Maths question help please

Hi, please could I have help on question 14a of this paper? So I’m really confused and trying to resolve around all the particles. What I’m confused on is what would the acceleration of a and b be? C has an acceleration of a but a is attached to b with a different string and b is attached to two strings?
Question: https://www.ocr.org.uk/Images/667257-question-paper-pure-mathematics-and-mechanics.pdf
Thanks!!

The strings are all inextensible and under tension so all particles must have the same acceleration "a" as the string lengths do not change. To determine it, you could think of it as a single system ABC (so forget about any internal tensions) where the resolved gravity acts in opposite directions on A and C and friction acts on B.

oh ok i see, for part b i'm confused because i thought that the magnitude of the contact force would be the resultant of the normal contact force and then the horizontal resultant force? thanks!

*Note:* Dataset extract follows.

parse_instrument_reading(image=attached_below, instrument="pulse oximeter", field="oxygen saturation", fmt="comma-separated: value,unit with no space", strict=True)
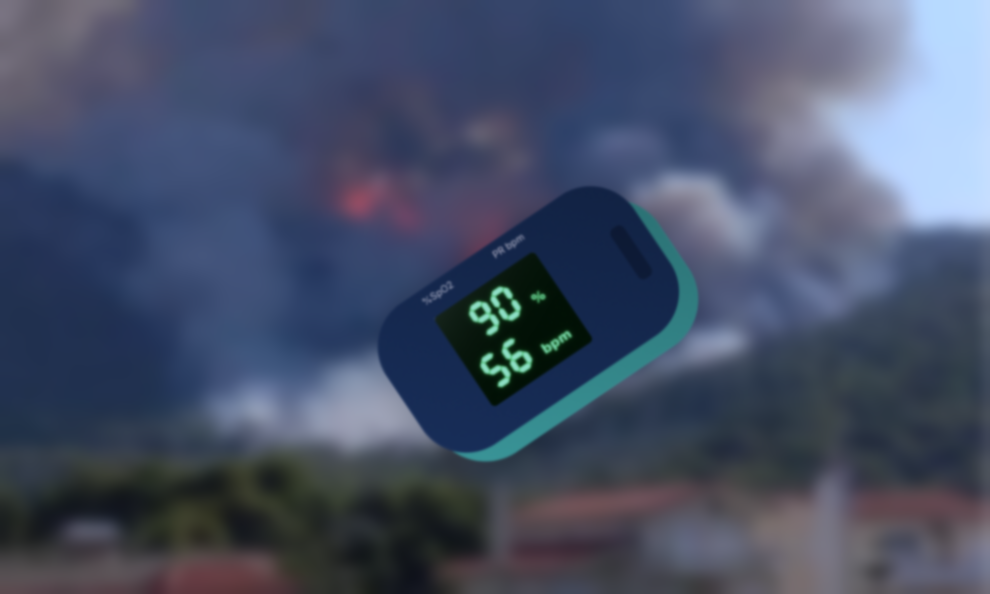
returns 90,%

Just had a look at the mark scheme and for part a) splitting it up into seperate parts so AB and BC and then combining isnt wrong but its unnecessary (you should be able to do it though). Arguing that the strings remain under tension so you can treat it as a single system with a common acceleration you can write down
(2+3+4)a = 4gsin(60)-2gsin(30)-3g*mu
which eliminates the first half of the working. Its also a good thing to practice as, for some reason, people seem to model things independently and then combine, even when you dont need to (as here).
But for B, the forces on it from the horizontal plane are the normal reaction (vertical) and friction (horizontal), so pythagoras to get the magnitude. I guess youre including acceleration or tension or ... in the horizontal? If so, thats not a contact force between B and the horizontal plane as a diagram would make clear?

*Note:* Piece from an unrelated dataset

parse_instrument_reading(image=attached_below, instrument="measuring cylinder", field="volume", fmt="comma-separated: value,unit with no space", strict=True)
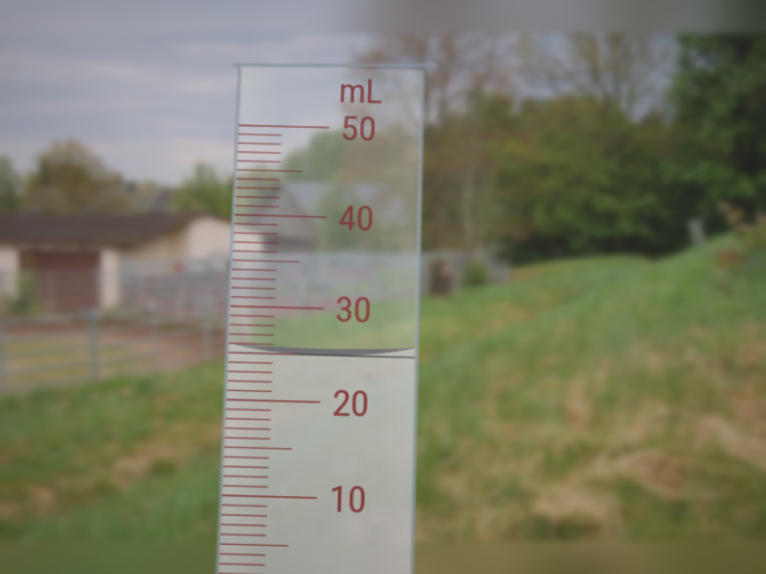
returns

Oh so is tension never included as a contact force, like if I drew a single diagram of the forces on b, there would be no tension,just friction weight and normal contact force?

If you treat it as a single body, the strings (under tension) are simply part of the body and newton 3 says each string acts in an equal but opposite way at each end, so sums to zero. It would be "no" different if A, B and C were glued together. So here youd have the single system ABC (mass) being accelerated with acceleration "a" by the resolved gravitation force to the right of 4gsin(60) and being re tarded by 3gmu and 2gsin(30) to the left. The actual slopes are irrelevant apart from thinking about the magnitude of the gravitational forces to the right and left.

So hypothetically if there was only one string pulling on a block, would the tension be included in the force diagram for the block because it won’t be cancelled out?